#### [DATASET CONTENT]
------------------------------------------------

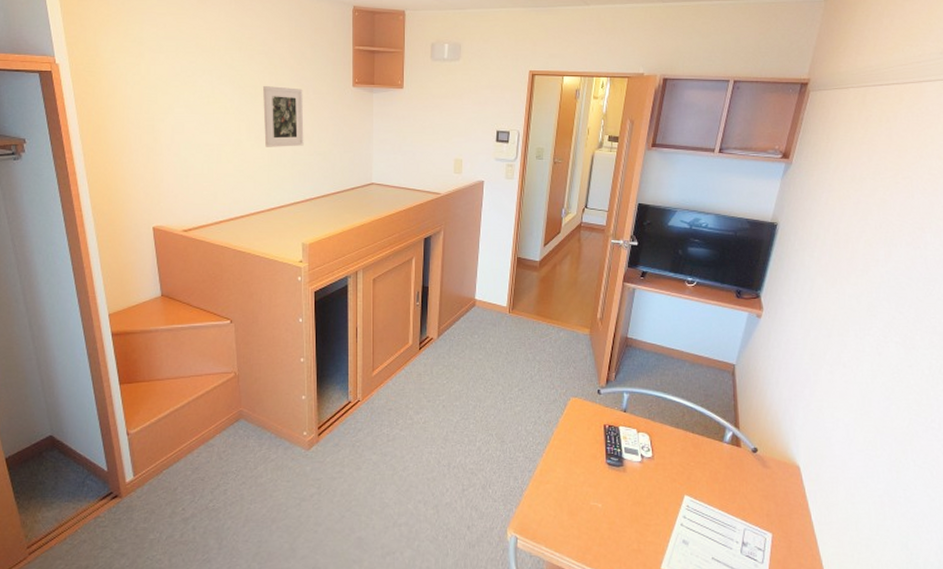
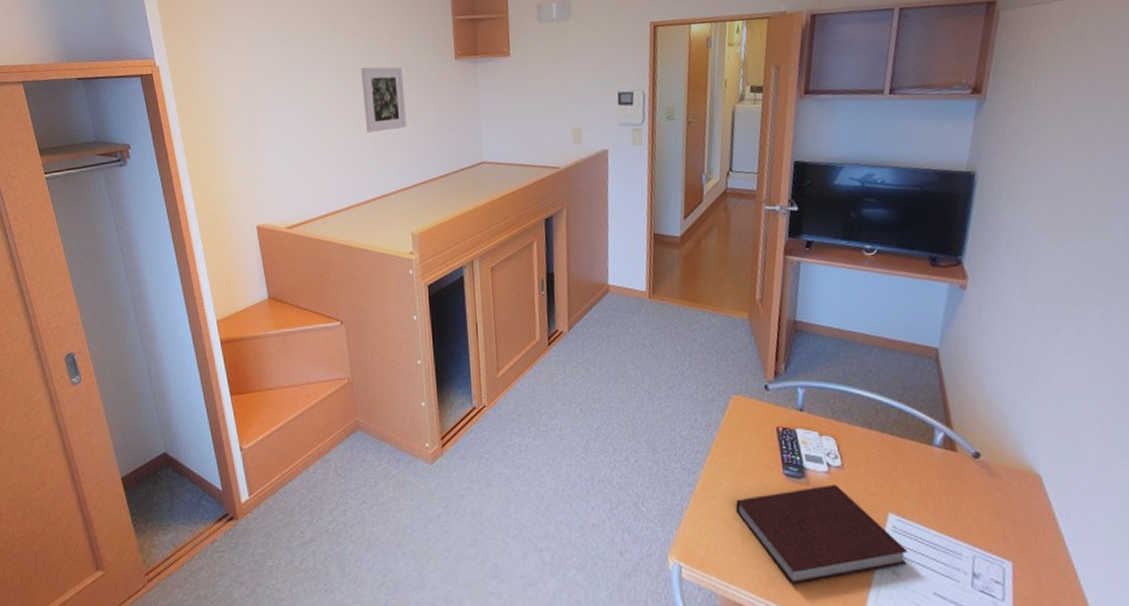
notebook: none [565,471,697,553] -> present [735,484,909,586]

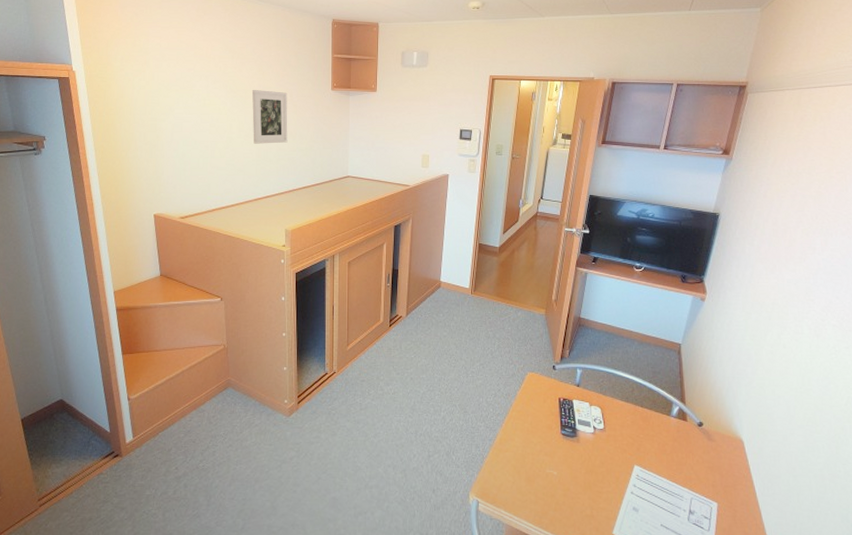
notebook: present [735,484,909,586] -> none [523,442,646,518]

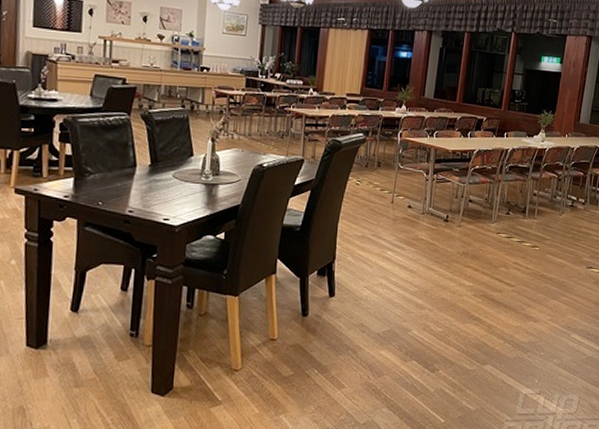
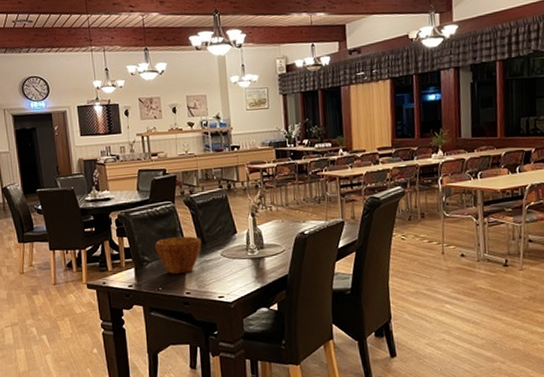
bowl: none [101,151,153,190] -> present [155,236,201,274]

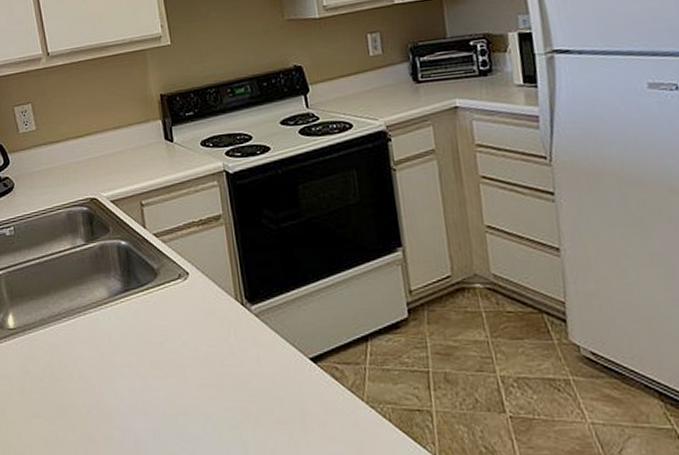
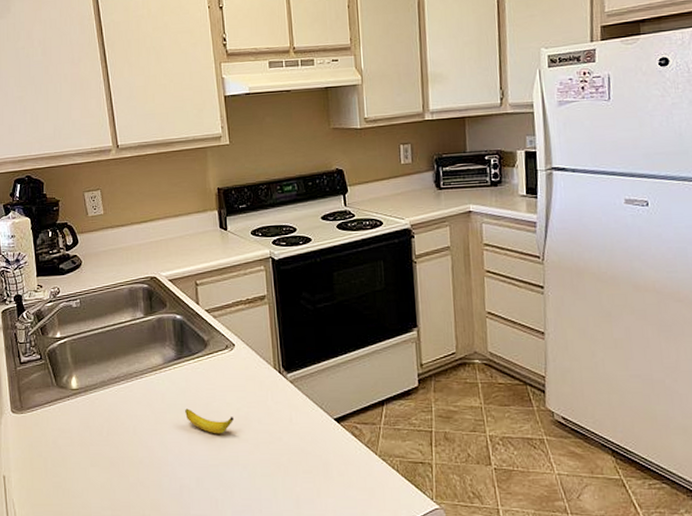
banana: none [136,349,193,379] -> present [185,408,235,434]

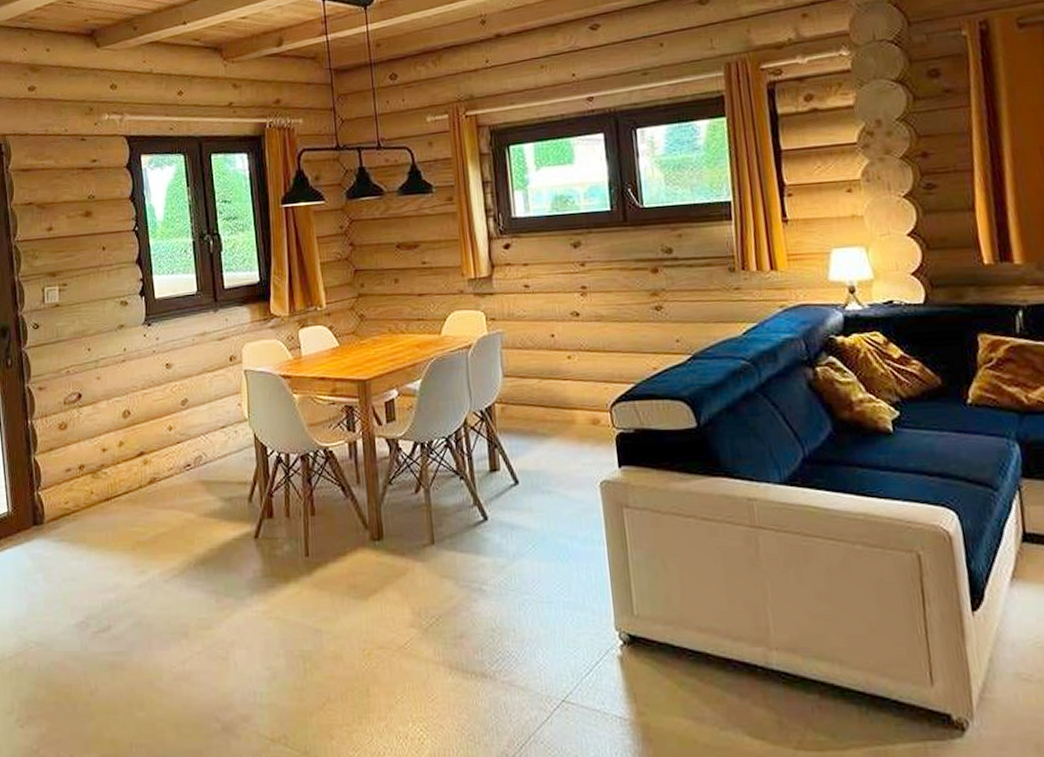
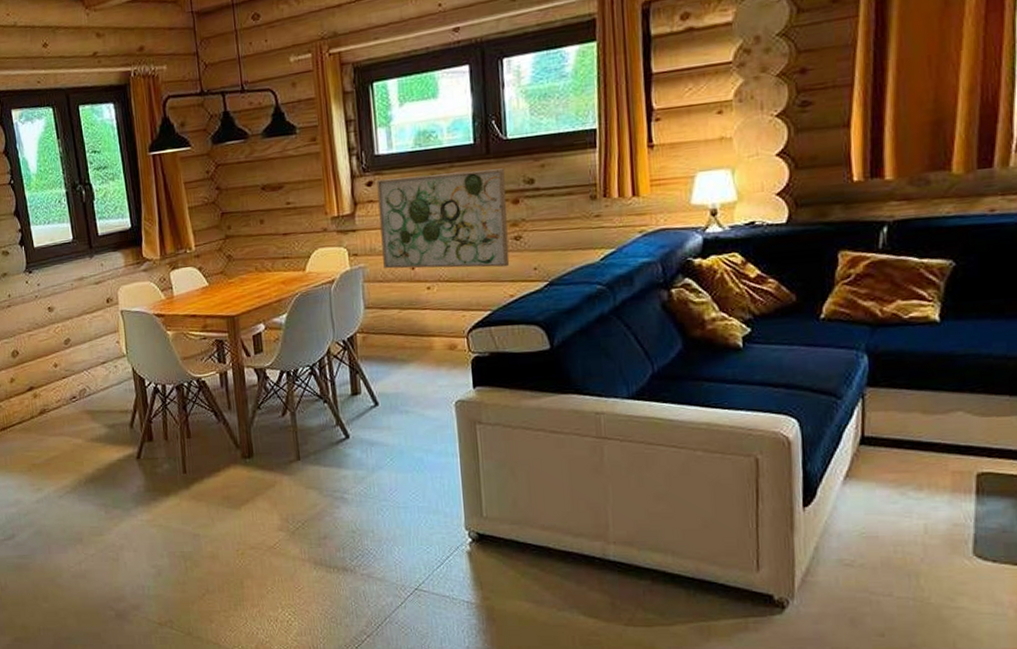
wall art: none [514,236,652,338] -> present [376,168,510,269]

------------------------------------------------

#### [GOAL OF THE EXERCISE]
A line belongs in the answer if it contains the word "notebook"; copy every such line from the data above.

#### [EXERCISE ANSWER]
notebook: none [565,471,697,553] -> present [735,484,909,586]
notebook: present [735,484,909,586] -> none [523,442,646,518]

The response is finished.